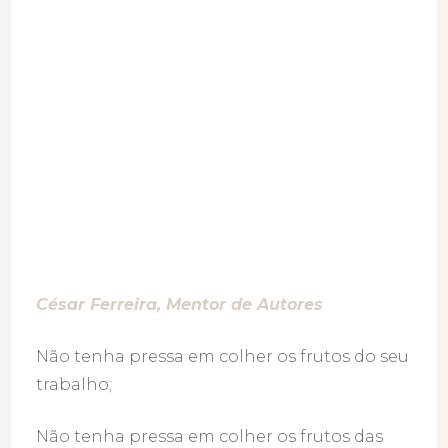
César Ferreira, Mentor de Auto
res
Não tenha pressa em colher os frutos do seu
trabalho;
Não tenha pressa em colher os frutos das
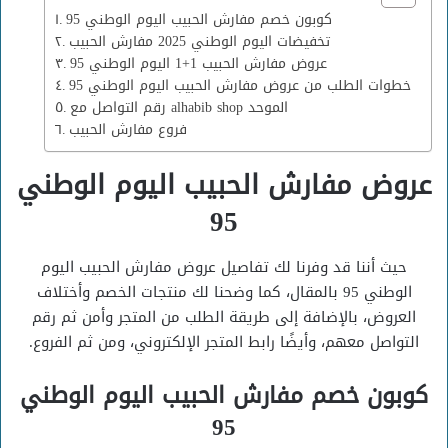
كوبون خصم مفارش الحبيب اليوم الوطني 95
تخفيضات اليوم الوطني 2025 مفارش الحبيب
عروض مفارش الحبيب 1+1 اليوم الوطني 95
خطوات الطلب من عروض مفارش الحبيب اليوم الوطني 95
رقم التواصل مع alhabib shop الموحد
فروع مفارش الحبيب
عروض مفارش الحبيب اليوم الوطني
95
حيث أننا قد وفرنا لك تفاصيل عروض مفارش الحبيب اليوم
الوطني 95 بالمقال، كما وضحنا لك منتجات الخصم وأختلاف
العروض، بالإضافة إلى طريقة الطلب من المتجر وأمن ثم رقم
التواصل معهم، وأيضًا رابط المتجر الإلكتروني، ومن ثم الفروع.
كوبون خصم مفارش الحبيب اليوم الوطني
95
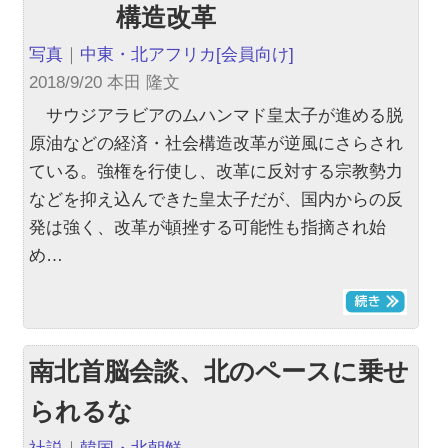
構造改革
写真
｜
中東・北アフリカ
[会員向け]
2018/9/20 本田 隆文
サウジアラビアのムハンマド皇太子が進める脱
原油などの経済・社会構造改革が逆風にさらされ
ている。強権を行使し、改革に反対する宗教勢力
などを抑え込んできた皇太子だが、国内からの反
発は強く、改革が頓挫する可能性も指摘され始
め…
南北首脳会談、北のペースに乗せ
られるな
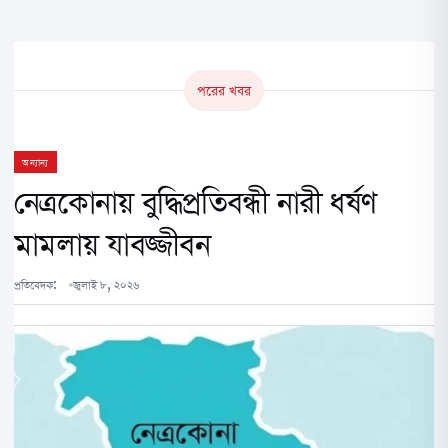
পরের খবর
অন্যান্য
নেত্রকোনায় বুদ্ধিপ্রতিবন্ধী নারী ধর্ষণ
মামলায় যাবজ্জীবন
প্রতিবেদক:
জুলাই ৮, ২০২৬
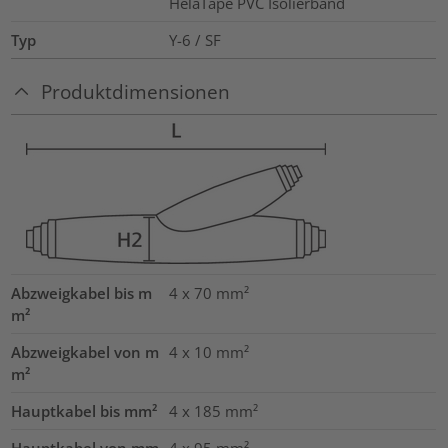
HelaTape PVC Isolierband
Typ
Y-6 / SF
Produktdimensionen
Abzweigkabel bis m
4 x 70
mm²
m²
Abzweigkabel von m
4 x 10
mm²
m²
Hauptkabel bis mm²
4 x 185
mm²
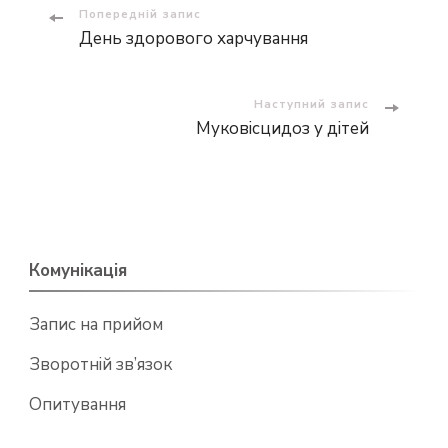
Навігація
Попередній запис
День здорового харчування
по
запису
Наступний запис
Муковісцидоз у дітей
Комунікація
Запис на прийом
Зворотній зв’язок
Опитування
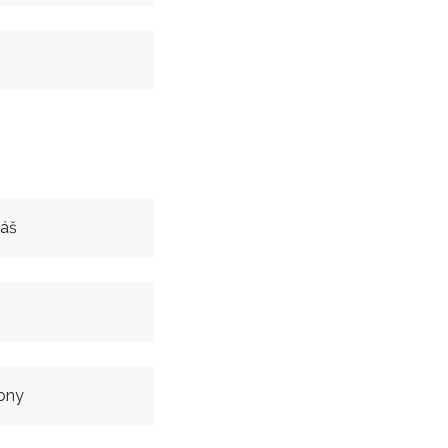
iáš
ony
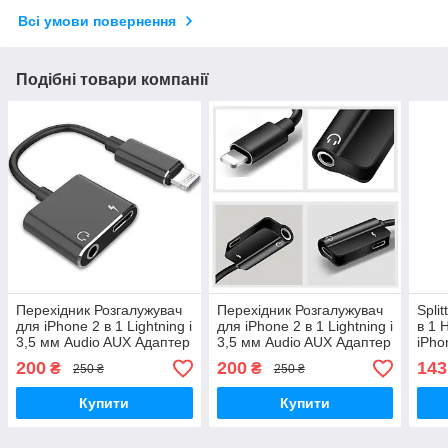
Всі умови повернення
Подібні товари компанії
Перехідник Розгалужувач
Перехідник Розгалужувач
Spli
для iPhone 2 в 1 Lightning і
для iPhone 2 в 1 Lightning і
в 1 
3,5 мм Audio AUX Адаптер
3,5 мм Audio AUX Адаптер
iPho
Сплітер для
Сплітер для
Сплі
200
200
143
₴
₴
250 ₴
250 ₴
Прослуховування Музики
Прослуховування Музики
Розг
Купити
Купити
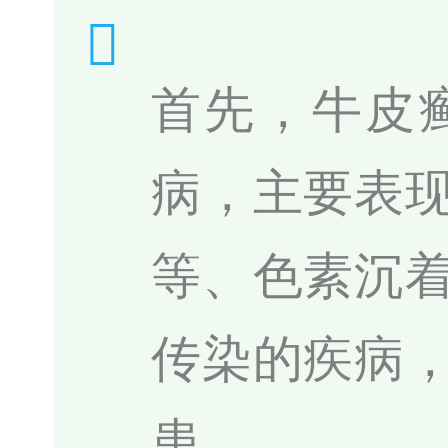
首先，牛皮
病，主要表
等、色素沉
传染的疾病
患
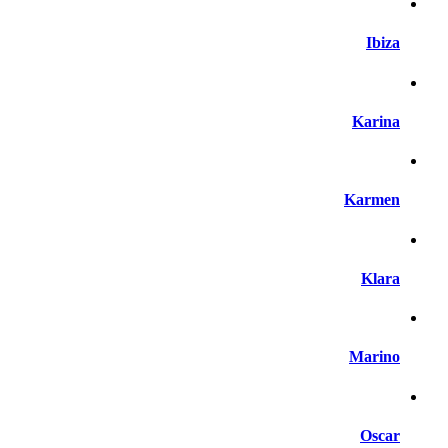
Ibiza
Karina
Karmen
Klara
Marino
Oscar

--- REQUIRED ACTION ---
Retype all the data exactly; skip the pictures.

--- REPLY ---
César Ferreira, Mentor de Auto
res
Não tenha pressa em colher os frutos do seu
trabalho;
Não tenha pressa em colher os frutos das
كوبون خصم مفارش الحبيب اليوم الوطني 95
تخفيضات اليوم الوطني 2025 مفارش الحبيب
عروض مفارش الحبيب 1+1 اليوم الوطني 95
خطوات الطلب من عروض مفارش الحبيب اليوم الوطني 95
رقم التواصل مع alhabib shop الموحد
فروع مفارش الحبيب
عروض مفارش الحبيب اليوم الوطني
95
حيث أننا قد وفرنا لك تفاصيل عروض مفارش الحبيب اليوم
الوطني 95 بالمقال، كما وضحنا لك منتجات الخصم وأختلاف
العروض، بالإضافة إلى طريقة الطلب من المتجر وأمن ثم رقم
التواصل معهم، وأيضًا رابط المتجر الإلكتروني، ومن ثم الفروع.
كوبون خصم مفارش الحبيب اليوم الوطني
95
構造改革
写真
｜
中東・北アフリカ
[会員向け]
2018/9/20 本田 隆文
サウジアラビアのムハンマド皇太子が進める脱
原油などの経済・社会構造改革が逆風にさらされ
ている。強権を行使し、改革に反対する宗教勢力
などを抑え込んできた皇太子だが、国内からの反
発は強く、改革が頓挫する可能性も指摘され始
め…
南北首脳会談、北のペースに乗せ
られるな
পরের খবর
অন্যান্য
নেত্রকোনায় বুদ্ধিপ্রতিবন্ধী নারী ধর্ষণ
মামলায় যাবজ্জীবন
প্রতিবেদক:
জুলাই ৮, ২০২৬
HelaTape PVC Isolierband
Typ
Y-6 / SF
Produktdimensionen
Abzweigkabel bis m
4 x 70
mm²
m²
Abzweigkabel von m
4 x 10
mm²
m²
Hauptkabel bis mm²
4 x 185
mm²
Навігація
Попередній запис
День здорового харчування
по
запису
Наступний запис
Муковісцидоз у дітей
Комунікація
Запис на прийом
Зворотній зв’язок
Опитування
iáš
ony
Всі умови повернення
Подібні товари компанії
Перехідник Розгалужувач
Перехідник Розгалужувач
Spli
для iPhone 2 в 1 Lightning і
для iPhone 2 в 1 Lightning і
в 1 
3,5 мм Audio AUX Адаптер
3,5 мм Audio AUX Адаптер
iPho
Сплітер для
Сплітер для
Сплі
200
200
143
₴
₴
250 ₴
250 ₴
Прослуховування Музики
Прослуховування Музики
Розг
Купити
Купити
首先，牛皮
病，主要表
等、色素沉
传染的疾病
患
Ibiza
Karina
Karmen
Klara
Marino
Oscar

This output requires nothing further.